宜安:“是啊。不久前我跟师兄云游回来祭奠师父,在这里发现了他。他被人追杀,受了很重的伤,幸好摔下山崖没死,机缘巧合跌进了山洞里。”
许蒙:“那他现在怎么样了?”
宜安:“他身上的伤已经好全了,只是脚伤到了骨头,一直不见好。大夫说,过了这个春季还不好的话,可能一辈子都只能躺着了。”
听到这里,聂真心中十分难受。

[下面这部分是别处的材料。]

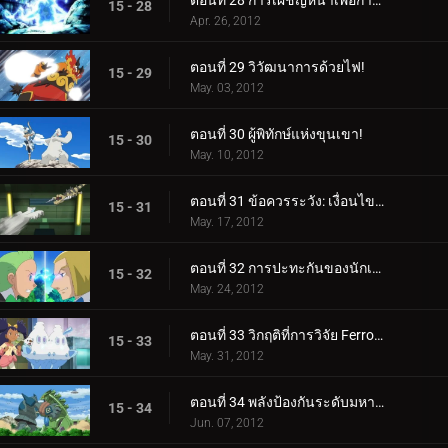
ตอนที่ 28 การเผชิญหน้าเพื่อการฟื้นฟู! (2)
15 - 28
Apr. 26, 2012
ตอนที่ 29 วิวัฒนาการด้วยไฟ!
15 - 29
May. 03, 2012
ตอนที่ 30 ผู้พิทักษ์แห่งขุนเขา!
15 - 30
May. 10, 2012
ตอนที่ 31 ข้อควรระวัง: เงื่อนไขการต่อสู้น้ำแข็ง!
15 - 31
May. 17, 2012
ตอนที่ 32 การปะทะกันของนักเลง!
15 - 32
May. 24, 2012
ตอนที่ 33 วิกฤติที่การวิจัย Ferroseed!
15 - 33
May. 31, 2012
ตอนที่ 34 พลังป้องกันระดับมหากาพย์!
15 - 34
Jun. 07, 2012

是她害了他。
许蒙心中自然也是五味杂陈。
许蒙:“你大哥现在在山下的小庙里吗?快带我们去看看他吧!”
聂真:“好,许大哥,夏夭,你们跟我来。”
李禄躺着床上无聊地看书,听到外面的声响,知道是李墨回来,于是喊道,“李墨,你怎么现在才回来啊?”
“大哥,你猜猜谁来看你了?”
“谁呀?”
等人进了屋,李禄一眼看见许蒙和聂真,一下子惊得说不出话来。
许蒙见聂真十分激动,便示意宜安、宜静离开,给他们单独相处的时间。
等他们人走了,聂真才坐到李禄床边。
聂真哭着道,“你怎么这么傻?从我离开丞相府开始,你就一直在我身边偷偷保护我?对不对?”
看见聂真哭,李禄一下子慌了,“夏夭你别哭啊……”
聂真:“你怎么能为了我,放弃了你的仕途,还有你的家人?”
李禄:“夏夭,这是我自己决定的事情,不关你的事啊……”
聂真:“现在你又为了救我,跌下山崖,落下这脚伤……”
李禄:“夏夭,不碍事的,真的。再过几天就好了。”
聂真:“几天就好?距离你受伤都过去大半年了。你怎么这么傻呢?为了我不值得……”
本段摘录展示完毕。